• Your assignment: Restate the last part of the records below word for word, beginning at the line with "- **Regular Expressions**: Utilize" and ending at the final line.

/---

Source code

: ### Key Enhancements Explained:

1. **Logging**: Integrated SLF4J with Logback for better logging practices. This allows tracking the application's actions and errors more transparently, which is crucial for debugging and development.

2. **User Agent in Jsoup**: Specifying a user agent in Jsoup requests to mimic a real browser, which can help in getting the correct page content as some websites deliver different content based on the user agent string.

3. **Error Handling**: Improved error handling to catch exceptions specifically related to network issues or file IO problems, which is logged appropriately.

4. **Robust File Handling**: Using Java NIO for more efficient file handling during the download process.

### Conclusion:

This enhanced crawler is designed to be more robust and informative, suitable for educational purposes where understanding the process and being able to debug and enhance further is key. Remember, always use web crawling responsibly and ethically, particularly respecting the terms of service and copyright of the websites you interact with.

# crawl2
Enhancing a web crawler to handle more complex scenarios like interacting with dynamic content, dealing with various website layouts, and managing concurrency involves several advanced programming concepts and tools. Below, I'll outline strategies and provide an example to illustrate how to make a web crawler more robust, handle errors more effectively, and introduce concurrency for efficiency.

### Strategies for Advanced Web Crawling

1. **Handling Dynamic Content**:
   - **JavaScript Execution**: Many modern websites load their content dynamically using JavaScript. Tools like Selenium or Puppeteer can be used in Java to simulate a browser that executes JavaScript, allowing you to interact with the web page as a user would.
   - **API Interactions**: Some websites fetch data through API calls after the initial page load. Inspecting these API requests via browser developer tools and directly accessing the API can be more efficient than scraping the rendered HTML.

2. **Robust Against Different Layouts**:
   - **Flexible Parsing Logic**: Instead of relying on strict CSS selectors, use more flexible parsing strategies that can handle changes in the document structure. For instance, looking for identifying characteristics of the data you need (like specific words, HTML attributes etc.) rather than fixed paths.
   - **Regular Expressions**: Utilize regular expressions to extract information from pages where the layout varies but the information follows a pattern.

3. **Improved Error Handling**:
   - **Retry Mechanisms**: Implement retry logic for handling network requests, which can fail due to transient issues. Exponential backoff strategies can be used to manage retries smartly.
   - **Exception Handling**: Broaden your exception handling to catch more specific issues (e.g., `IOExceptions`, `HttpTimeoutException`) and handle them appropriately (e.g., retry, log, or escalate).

\---

• Your response:
   - **Regular Expressions**: Utilize regular expressions to extract information from pages where the layout varies but the information follows a pattern.

3. **Improved Error Handling**:
   - **Retry Mechanisms**: Implement retry logic for handling network requests, which can fail due to transient issues. Exponential backoff strategies can be used to manage retries smartly.
   - **Exception Handling**: Broaden your exception handling to catch more specific issues (e.g., `IOExceptions`, `HttpTimeoutException`) and handle them appropriately (e.g., retry, log, or escalate).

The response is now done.